TASK DETAILS:
Identify each line below that contains the word "True", and copy every such line.
━━ DATA TO PROCESS ━━
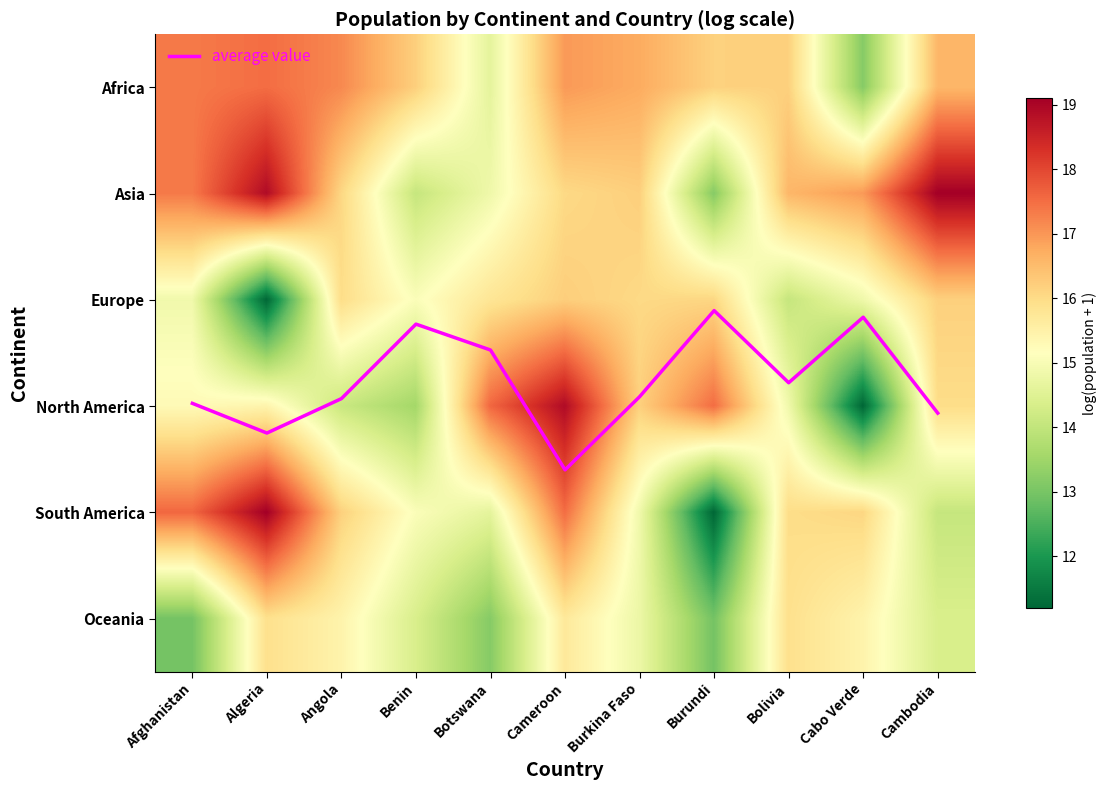

True or false: average value has a value of 2.9 at Burkina Faso.

True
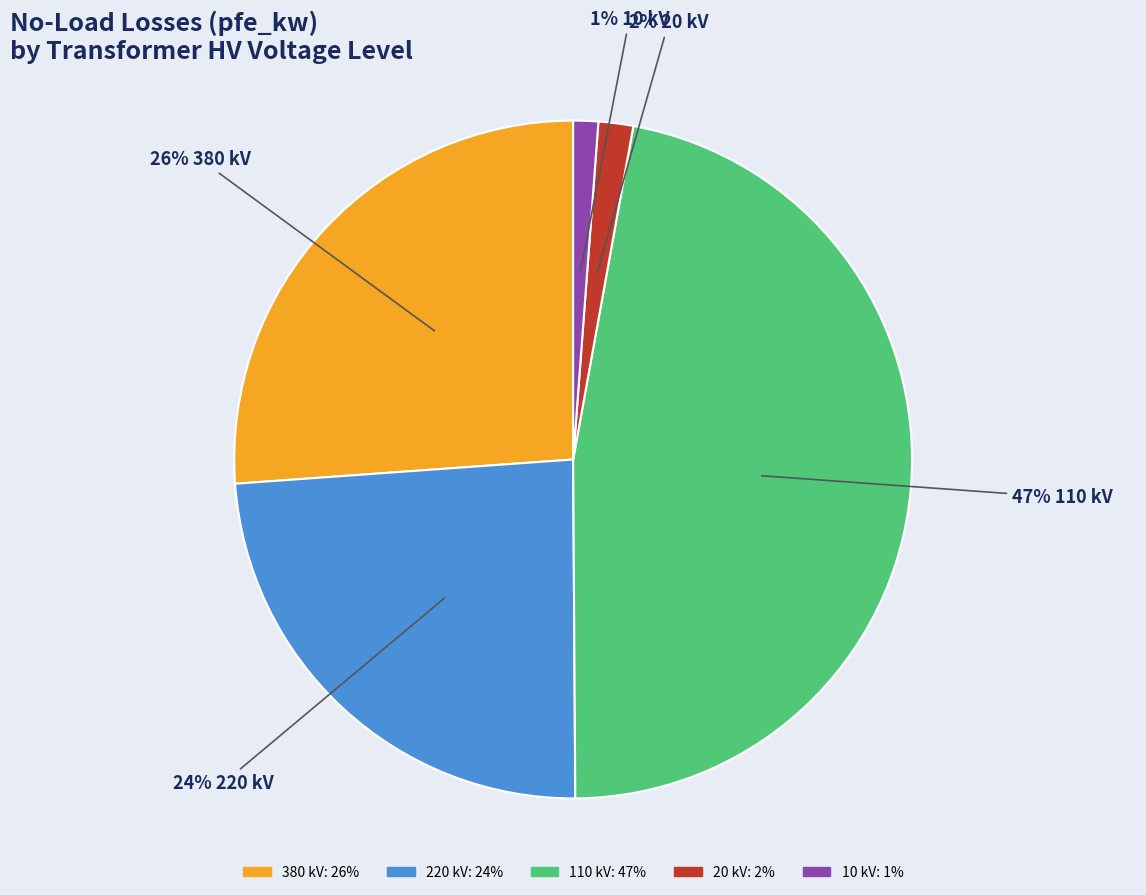

Is there a majority slice in this chart?

No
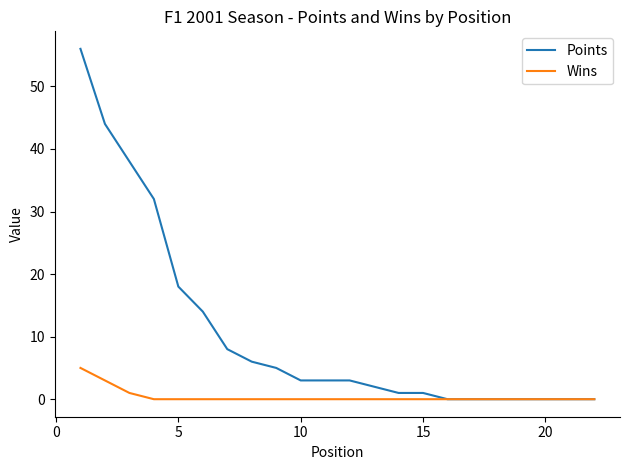

What are all the series names shown in the legend?

Points, Wins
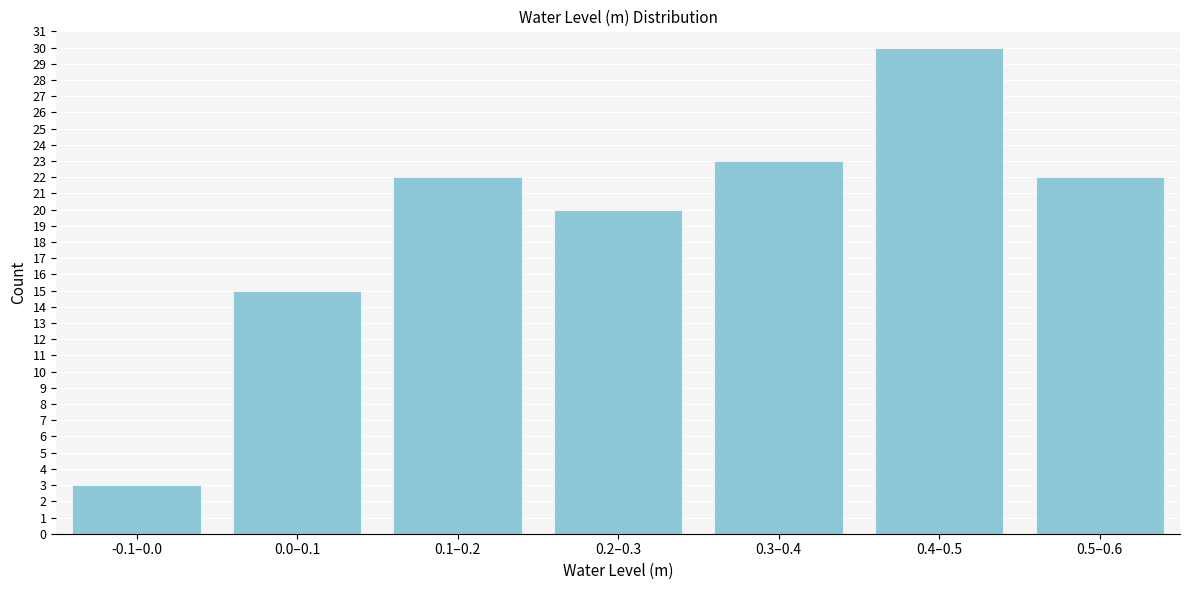

Reading left to right, list all the values displayed in this chart.

3	15	22	20	23	30	22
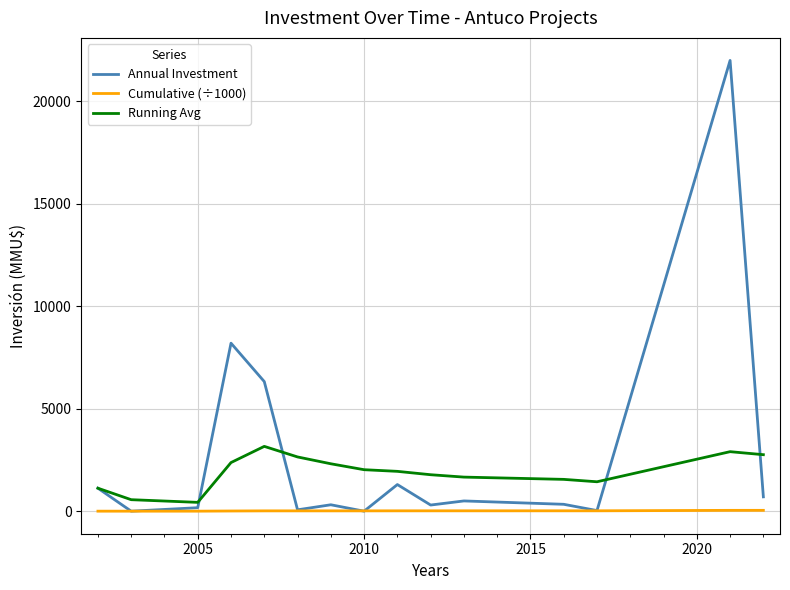

What are all the series names shown in the legend?

Annual Investment, Cumulative (÷1000), Running Avg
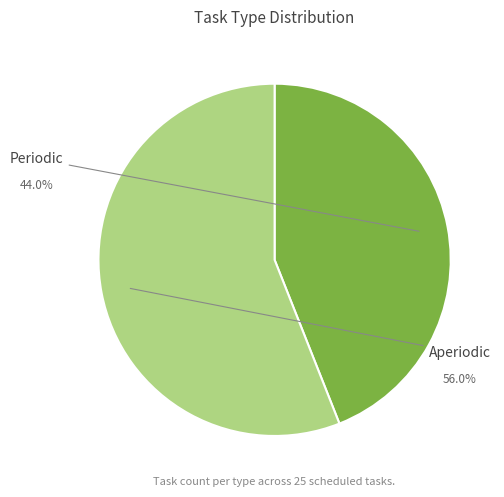

To the nearest percent, what is the difference between the largest and smallest slice percentages?

12%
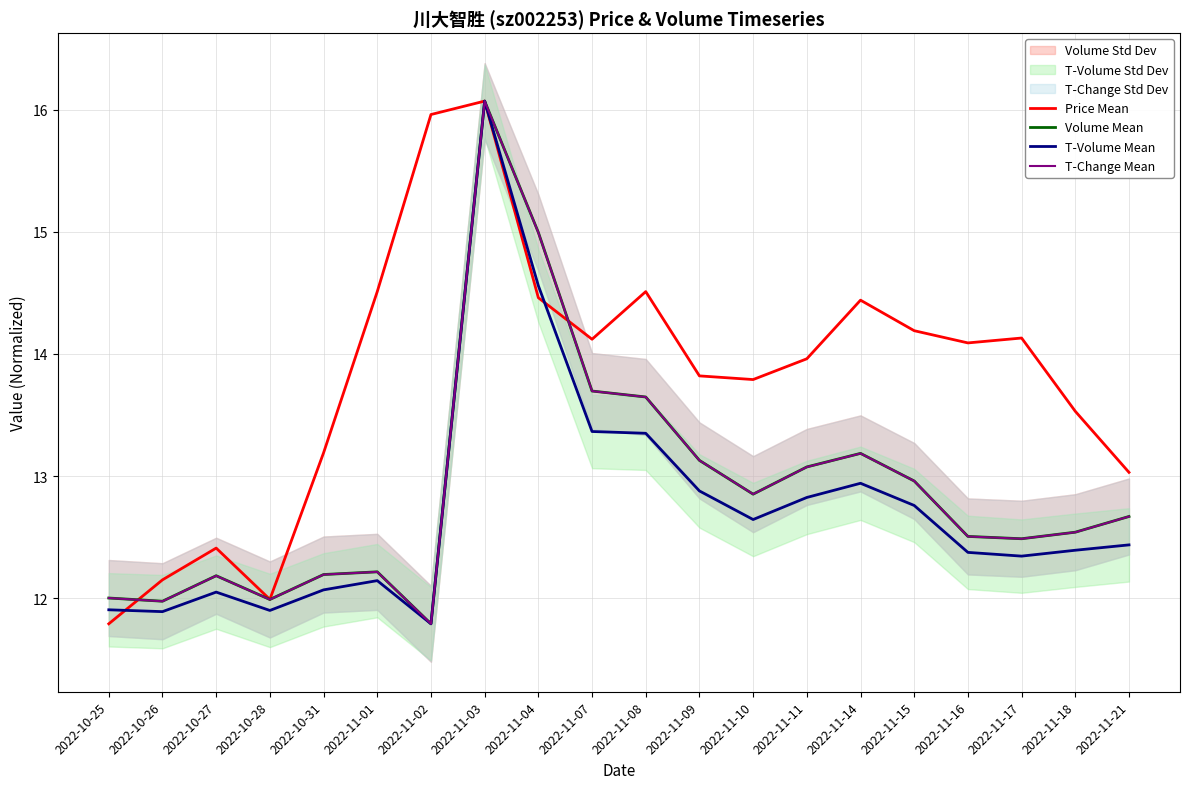

How many interior local valleys does the Volume Mean series have?

5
━━━
ANSWER TO THIS TASK:
True or false: average value has a value of 2.9 at Burkina Faso.
True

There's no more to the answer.